**Auszug**
■ ■ ■

Fahndung nach der Herkunft einer Silbe Urklang aus Fernost – „OM“ an Lausitzer Baubefunden

Andreas Ströbl ist einem seltsamen Phänomen auf der Spur. Im Zuge seiner denkmalpflegerischen Tätigkeit und als Bauforscher entdeckte er an mehreren Gebäuden aus dem späten 17. Jahrhundert in Brandenburg und Sachsen die Schöpfungssilbe OM in der indischen Devanagari-Schrift. Mit dem folgenden Beitrag möchte Andreas Ströbl Restauratoren und im Denkmalschutz arbeitende Kollegen dazu aufrufen sich zu melden, falls sie etwas Ähnliches beobachtet haben.

Für alle Augen sichtbar und dennoch jahrhundertelang übersehen sind drei Wiedergaben der für Hindus und Buddhisten heiligen Silbe „OM“ an prominenten Baubefunden in der Lausitz. Während der archäologischen Untersuchung der Luckauer Georgenkapelle in den späten 1990er Jahren besuchte die Indologin Dr. Ulrike Teuscher die Grabung. Auf die bis dahin ungeklärte Stuckarbeit am Nordportal aufmerksam gemacht, erkannte sie sogleich, worum es sich dabei handelt.

■ ■ ■

**Auftrag**
Nenne alle Orte und Regionen in Deutschland, die der Auszug erwähnt, auch wenn sie nur in adjektivischer Form vorkommen. Stütze dich allein auf den Auszug.

**Gezeigtes Material**
■ ■ ■

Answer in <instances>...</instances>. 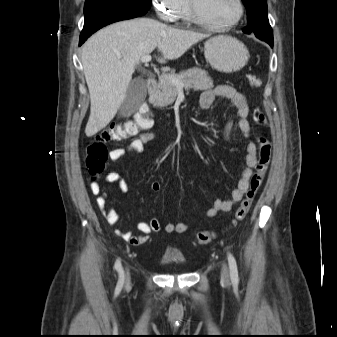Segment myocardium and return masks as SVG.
Masks as SVG:
<instances>
[{"label":"myocardium","instance_id":"f54148a6","mask_svg":"<svg viewBox=\"0 0 337 337\" xmlns=\"http://www.w3.org/2000/svg\"><path fill=\"white\" fill-rule=\"evenodd\" d=\"M187 1L192 21L202 27H205L213 31H226L232 29L233 27L239 24L245 13V6L243 0H235L238 7L236 17L228 23L216 24L208 21L200 14L194 0H187Z\"/></svg>","mask_w":337,"mask_h":337}]
</instances>
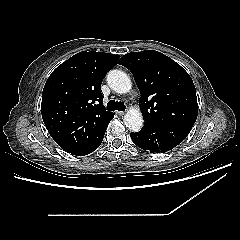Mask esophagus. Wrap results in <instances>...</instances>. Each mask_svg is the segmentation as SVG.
Instances as JSON below:
<instances>
[{"label":"esophagus","mask_w":240,"mask_h":240,"mask_svg":"<svg viewBox=\"0 0 240 240\" xmlns=\"http://www.w3.org/2000/svg\"><path fill=\"white\" fill-rule=\"evenodd\" d=\"M116 113L119 115V116H123L125 114L124 111H116Z\"/></svg>","instance_id":"esophagus-1"}]
</instances>
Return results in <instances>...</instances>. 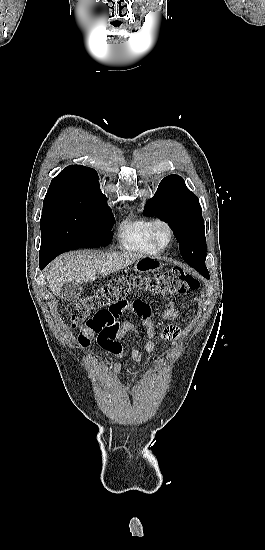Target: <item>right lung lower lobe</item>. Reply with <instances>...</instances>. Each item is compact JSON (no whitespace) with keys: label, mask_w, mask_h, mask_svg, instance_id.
I'll return each instance as SVG.
<instances>
[{"label":"right lung lower lobe","mask_w":265,"mask_h":550,"mask_svg":"<svg viewBox=\"0 0 265 550\" xmlns=\"http://www.w3.org/2000/svg\"><path fill=\"white\" fill-rule=\"evenodd\" d=\"M50 261L51 260H49L47 258L40 257L39 258V267H40V269H44Z\"/></svg>","instance_id":"obj_1"}]
</instances>
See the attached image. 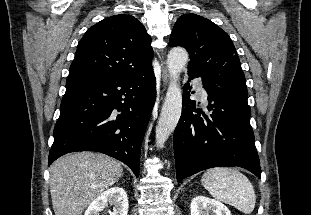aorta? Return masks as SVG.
Wrapping results in <instances>:
<instances>
[{"mask_svg": "<svg viewBox=\"0 0 311 215\" xmlns=\"http://www.w3.org/2000/svg\"><path fill=\"white\" fill-rule=\"evenodd\" d=\"M188 53L184 48L175 47L167 56V68L170 75V84L161 109L158 124L156 126V144L160 148L164 146L169 136L174 131L182 112V91L178 80L182 69L188 62Z\"/></svg>", "mask_w": 311, "mask_h": 215, "instance_id": "762f6f07", "label": "aorta"}]
</instances>
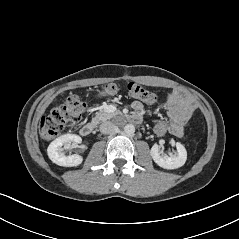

■ ■ ■

**Vollständige Antwort**
Lausitz, Brandenburg, Sachsen, Luckau